Other groups have created similar, less advanced, devices by mixing a polymer solution with magnetic beads, and pouring the mixture into a mould. Once this material has set, a magnetic field is applied to uniformly magnetise the beads.

The MIT researchers' project is an advance on this technique as the team can print  structures that have magnetic "domains" – individual sections of a structure that each have a distinct orientation of magnetic particles.

This enables each section to move in a distinct way when exposed to an external magnetic field, meaning that the structures are able to carry out complex articulations and movements.

The magnetically activated structures are an example of "soft actuated devices" as they are formed from squishy, moldable materials that are designed to shape-shift or move by way of different mechanical methods.

They are similar to hydrogel devices that swell with a change in temperature or pH, or shape-memory polymers and liquid crystal elastomers, which deform in reaction to stimuli such as heat or light.

However hydrogels, shape-memory polymers and liquid crystal elastomers have slow response rates, and change form over the course of minutes to hours.

The magnetic structures could also be likened to pneumatic and hydraulic devices, which are activated when air or water are pumped into them, however these require tubes that connect them to pumps, making them inefficient for remotely controlled applications.

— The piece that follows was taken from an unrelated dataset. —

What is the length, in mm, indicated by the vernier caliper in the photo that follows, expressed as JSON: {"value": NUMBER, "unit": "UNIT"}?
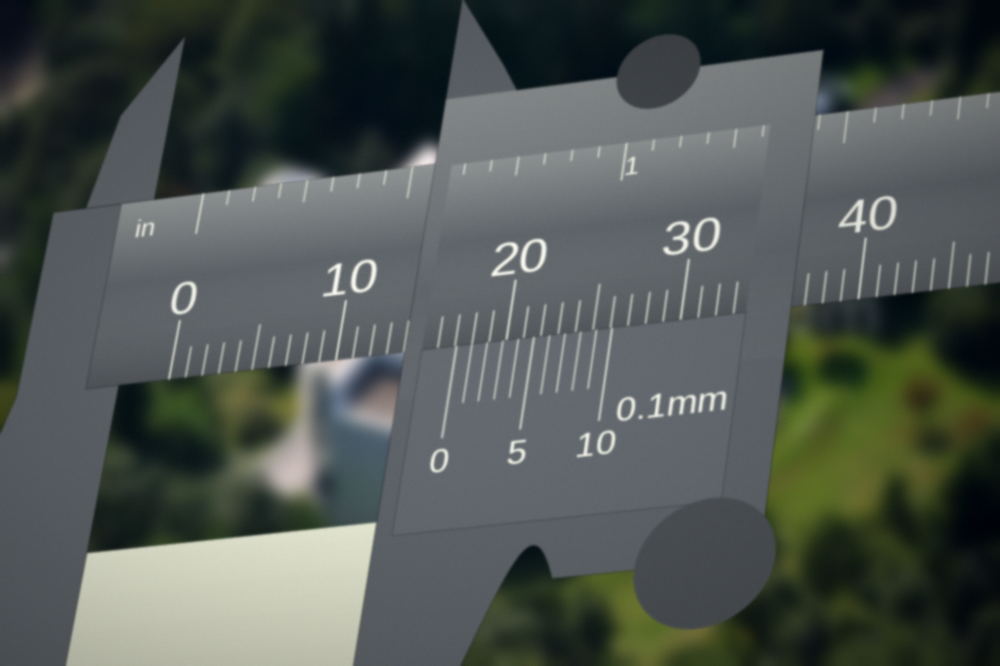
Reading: {"value": 17.1, "unit": "mm"}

"People have only made structures that elongate, shrink, or bend," said researcher Hyunwoo Yuk. "The challenge is, how do you design a structure or robot that can perform much more complicated tasks?"

"There is no ideal candidate for a soft robot that can perform in an enclosed space like a human body, where you’d want to carry out certain tasks untethered," added fellow engineer Yoonho Kim.

"That's why we think there's great promise in this idea of magnetic actuation, because it is fast, forceful, body-benign, and can be remotely controlled."

MIT researchers also recently used 3D-printing techniques to create inflatable structures for use in car interiors. The stretchy, inflatable silicone prototypes could take on a number of different shapes depending on the level of air pressure inside.